The Times [£] in a leader: "Fortunately, both the candidates for the leadership of the Conservative Party have stressed that freedom of the press is paramount. It would have been even more reassuring had the leader of the opposition come out in defence of the media’s duty to speak truth to power. Instead, Jeremy Corbyn has been focusing his energies on denouncing a BBC investigation into antisemitism within the Labour Party, aiming his fire as usual at the messenger and not the message."


The Sunday Times [£] in a leader on Neil Basu: "The decision on what to publish, as he must surely know, is a matter for editors, not for the police. We have not fought the cause of press freedom for centuries to plod our way into a police state."


Mark Di Stefano on BuzzzFeedNews: "A US sports website that wants to dominate the British football market has made a series of high-profile new signings, including an award-winning Guardian football writer and a BBC reporter with a massive following among London football fans.The incredible hiring spree has been described as "setting off a bomb" in the industry. BuzzFeed News has learned that the Athletic's latest hires are the Guardian’s chief football writer Daniel Taylor and the BBC’s top football correspondent David Ornstein."

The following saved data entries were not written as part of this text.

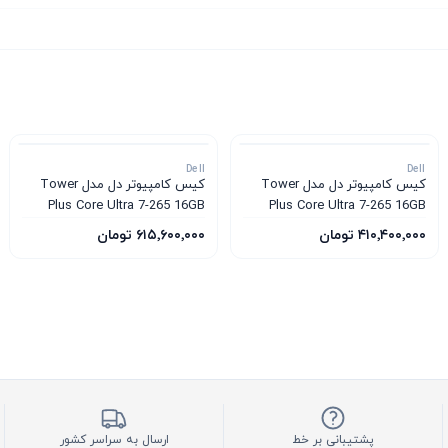
Dell
Dell
کیس کامپیوتر دل مدل Tower
کیس کامپیوتر دل مدل Tower
Plus Core Ultra 7-265 16GB
Plus Core Ultra 7-265 16GB
1TB SSD 12GB RTX 5070
1TB SSD 8GB RTX 5060
۴۱۰٬۴۰۰٬۰۰۰ تومان
۶۱۵٬۶۰۰٬۰۰۰ تومان
پشتیبانی بر خط
ارسال به سراسر کشور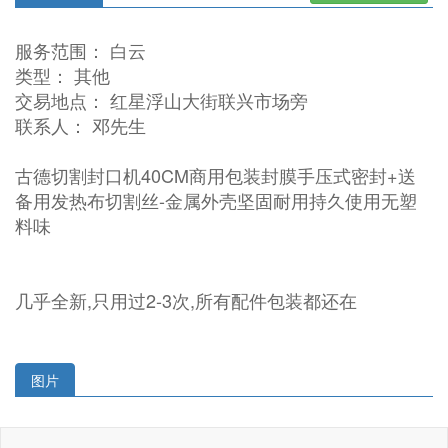
服务范围： 白云
类型： 其他
交易地点： 红星浮山大街联兴市场旁
联系人： 邓先生
古德切割封口机40CM商用包装封膜手压式密封+送
备用发热布切割丝-金属外壳坚固耐用持久使用无塑
料味
几乎全新,只用过2-3次,所有配件包装都还在
图片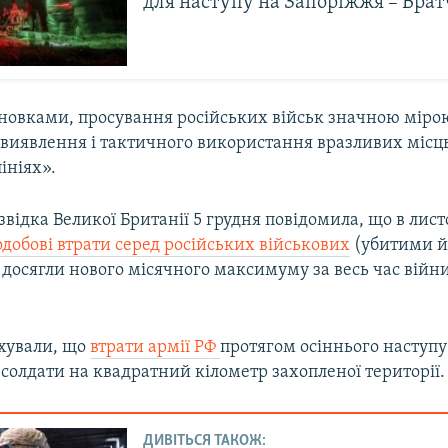
для наступу на Запоріжжя – Бра
сновками, просування російських військ значною міро
 виявлення і тактичного використання вразливих місц
ініях».
відка Великої Британії 5 грудня повідомила, що в лист
добові втрати серед російських військових
(убитими 
осягли нового місячного максимуму за весь час війни 
ахували, що
втрати армії РФ
протягом осіннього наступу
солдати на квадратний кілометр захопленої території.
ДИВІТЬСЯ ТАКОЖ: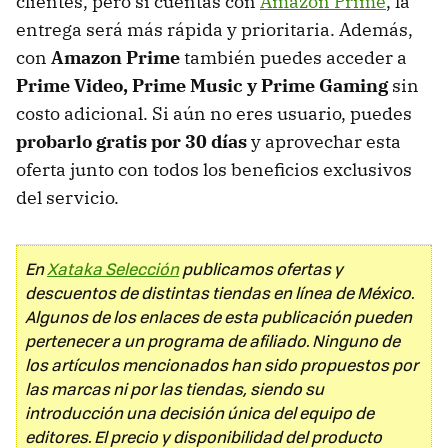
clientes, pero si cuentas con
Amazon Prime
, la
entrega será más rápida y prioritaria. Además,
con
Amazon Prime
también puedes acceder a
Prime Video, Prime Music y Prime Gaming
sin
costo adicional. Si aún no eres usuario, puedes
probarlo gratis por 30 días
y aprovechar esta
oferta junto con todos los beneficios exclusivos
del servicio.
En
Xataka Selección
publicamos ofertas y
descuentos de distintas tiendas en línea de México.
Algunos de los enlaces de esta publicación pueden
pertenecer a un programa de afiliado. Ninguno de
los artículos mencionados han sido propuestos por
las marcas ni por las tiendas, siendo su
introducción una decisión única del equipo de
editores. El precio y disponibilidad del producto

Lionel Barber @lionelbarber on Twitter about Arron Banks suing Carole Cadwalladr: "Suing an individual - rather than an organisation -for libel is indeed a very important distinction. Clearly intended to muzzle @carolecadwalla who bust open the Cambridge Analytica scandal and is fearlessly pursuing questions about foreign money influence in Brexit referendum."

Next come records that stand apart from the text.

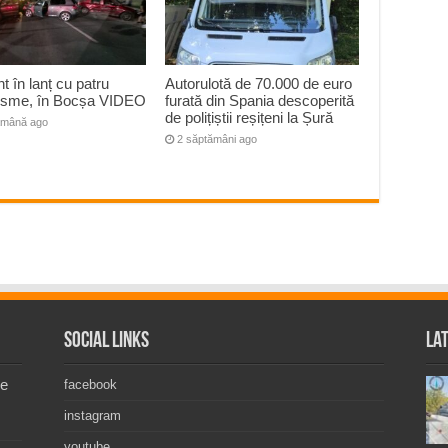
t în lanț cu patru
Autorulotă de 70.000 de euro
risme, în Bocșa VIDEO
furată din Spania descoperită
de polițiștii reșițeni la Șură
ămână ago
2 săptămâni ago
Social Links
La
de
facebook
instagram
youtube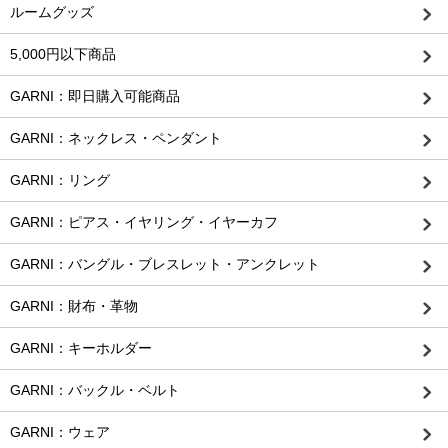
ルームグッズ
5,000円以下商品
GARNI：即日購入可能商品
GARNI：ネックレス・ペンダント
GARNI：リング
GARNI：ピアス・イヤリング・イヤーカフ
GARNI：バングル・ブレスレット・アンクレット
GARNI：財布・革物
GARNI：キーホルダー
GARNI：バックル・ベルト
GARNI：ウェア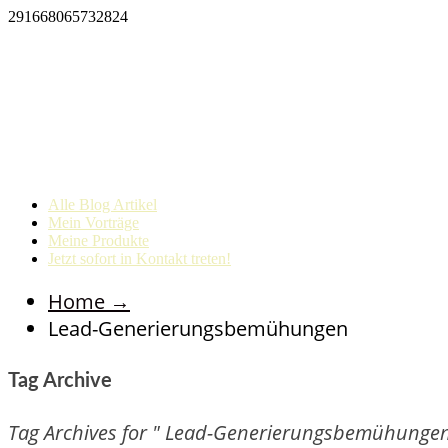
291668065732824
Alle Blog Artikel
Mein Vorträge
Meine Produkte
Jetzt sofort in Kontakt treten!
Home
→
Lead-Generierungsbemühungen
Tag Archive
Tag Archives for " Lead-Generierungsbemühungen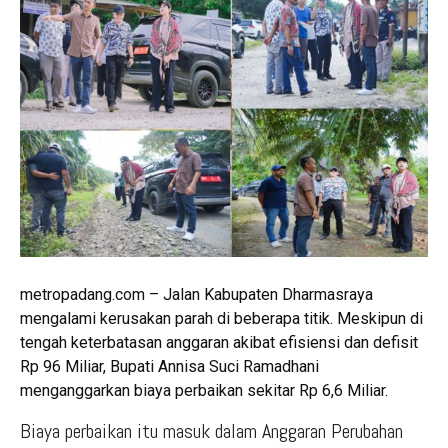
metropadang.com – Jalan Kabupaten Dharmasraya
mengalami kerusakan parah di beberapa titik. Meskipun di
tengah keterbatasan anggaran akibat efisiensi dan defisit
Rp 96 Miliar, Bupati Annisa Suci Ramadhani
menganggarkan biaya perbaikan sekitar Rp 6,6 Miliar.
Biaya perbaikan itu masuk dalam Anggaran Perubahan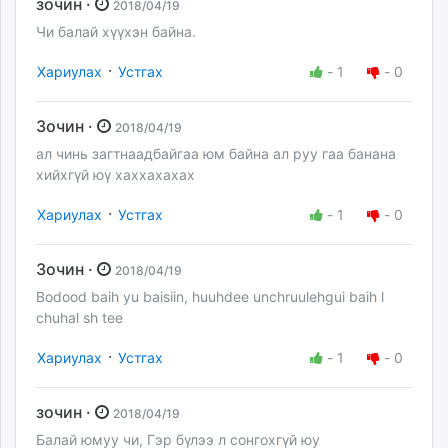
зочин ·
2018/04/19
Чи балай хүүхэн байна.
·
Хариулах
Устгах
-
1
-
0
Зочин ·
2018/04/19
ал чинь загтнаадбайгаа юм байна ал руу гаа банана
хийхгүй юү хаххахахах
·
Хариулах
Устгах
-
1
-
0
Зочин ·
2018/04/19
Bodood baih yu baisiin, huuhdee unchruulehgui baih l
chuhal sh tee
·
Хариулах
Устгах
-
1
-
0
зочин ·
2018/04/19
Балай юмуу чи, Гэр бүлээ л сонгохгүй юу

Alan Rusbridger @arusbridger on Twitter: "Stout defences on Twitter etc of attacks on journalism in relation to BBC Panorama and Mail on Sunday. I hope people will be equally watchful of the use of money & libel laws to silence the reporting of @carolecadwalla"


Dominic Lawson in the Sunday Times [£]: "While British Jews are understandably concerned about the prospects of a Corbyn-led government, the BBC should also feel a chill. The Labour leader has already indicated that there will be a reckoning for those in the media he perceives as enemies. When the press ran with a story suggesting he had been a Czech intelligence service asset in the Cold War, he put out a video in which he warned the “media barons” that “change is coming”. I presume he meant some form of statutory control."

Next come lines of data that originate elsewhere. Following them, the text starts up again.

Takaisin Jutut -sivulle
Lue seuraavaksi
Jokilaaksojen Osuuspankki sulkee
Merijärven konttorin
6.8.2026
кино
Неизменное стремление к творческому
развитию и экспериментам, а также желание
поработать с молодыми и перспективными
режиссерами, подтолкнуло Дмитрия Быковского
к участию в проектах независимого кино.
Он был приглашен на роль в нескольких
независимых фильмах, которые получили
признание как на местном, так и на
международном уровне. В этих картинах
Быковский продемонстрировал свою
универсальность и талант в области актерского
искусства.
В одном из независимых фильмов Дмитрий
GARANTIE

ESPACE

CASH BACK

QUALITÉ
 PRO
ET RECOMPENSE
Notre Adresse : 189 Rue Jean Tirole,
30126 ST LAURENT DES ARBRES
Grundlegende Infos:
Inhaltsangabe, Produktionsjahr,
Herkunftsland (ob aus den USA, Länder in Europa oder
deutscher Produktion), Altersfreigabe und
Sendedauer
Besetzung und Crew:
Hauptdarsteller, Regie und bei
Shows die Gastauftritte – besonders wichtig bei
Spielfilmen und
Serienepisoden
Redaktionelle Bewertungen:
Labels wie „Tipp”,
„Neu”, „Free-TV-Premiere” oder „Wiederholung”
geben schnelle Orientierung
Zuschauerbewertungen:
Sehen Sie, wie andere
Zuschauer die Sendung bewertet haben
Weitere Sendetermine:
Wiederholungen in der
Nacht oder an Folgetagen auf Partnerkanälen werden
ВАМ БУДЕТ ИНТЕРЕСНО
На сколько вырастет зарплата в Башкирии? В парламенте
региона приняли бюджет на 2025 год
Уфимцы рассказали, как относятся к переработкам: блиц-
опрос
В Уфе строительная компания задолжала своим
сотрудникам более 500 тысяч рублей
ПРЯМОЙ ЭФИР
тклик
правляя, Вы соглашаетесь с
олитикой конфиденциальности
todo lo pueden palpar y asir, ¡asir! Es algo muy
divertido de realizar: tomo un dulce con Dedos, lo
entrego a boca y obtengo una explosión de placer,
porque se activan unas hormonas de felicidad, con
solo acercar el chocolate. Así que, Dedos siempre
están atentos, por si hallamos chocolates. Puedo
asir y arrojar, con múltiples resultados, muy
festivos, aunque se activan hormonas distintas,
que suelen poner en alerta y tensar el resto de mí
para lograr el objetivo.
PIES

John Ware in the Observer on the Labour party's complaints about his Panorama programme about anti-semitism: “The Labour Party reaction last week did not terribly surprise me. But this is not the straight-talking party that Corbyn promised. This is an Arthur Daley version of Alastair Campbell’s spin.”


Matthew Parris in The Times [£] on fellow newspaper columnist Boris Johnson: "Brexit has become columnist-Johnson’s new and biggest idea: his easily grasped, all-singing, all-dancing and shrewdly voter-motivating grand project. Detail be damned: he will stick to it — until he doesn’t. He will pursue this pet project with all the clarity and force that a maestro of Fleet Street commentary can command. And if it falls, he will desert it with all the caprice that courses through a columnist’s veins. Boris never forgets that today’s column lines the bottom of tomorrow’s budgie cage."




Elizabeth Grieco at Pew Research Centre: "From 2008 to 2018, newsroom employment in the U.S. dropped by 25%. In 2008, about 114,000 newsroom employees – reporters, editors, photographers and videographers – worked in five industries that produce news: newspaper, radio, broadcast television, cable and “other information services” (the best match for digital-native news publishers). By 2018, that number had declined to about 86,000, a loss of about 28,000 jobs."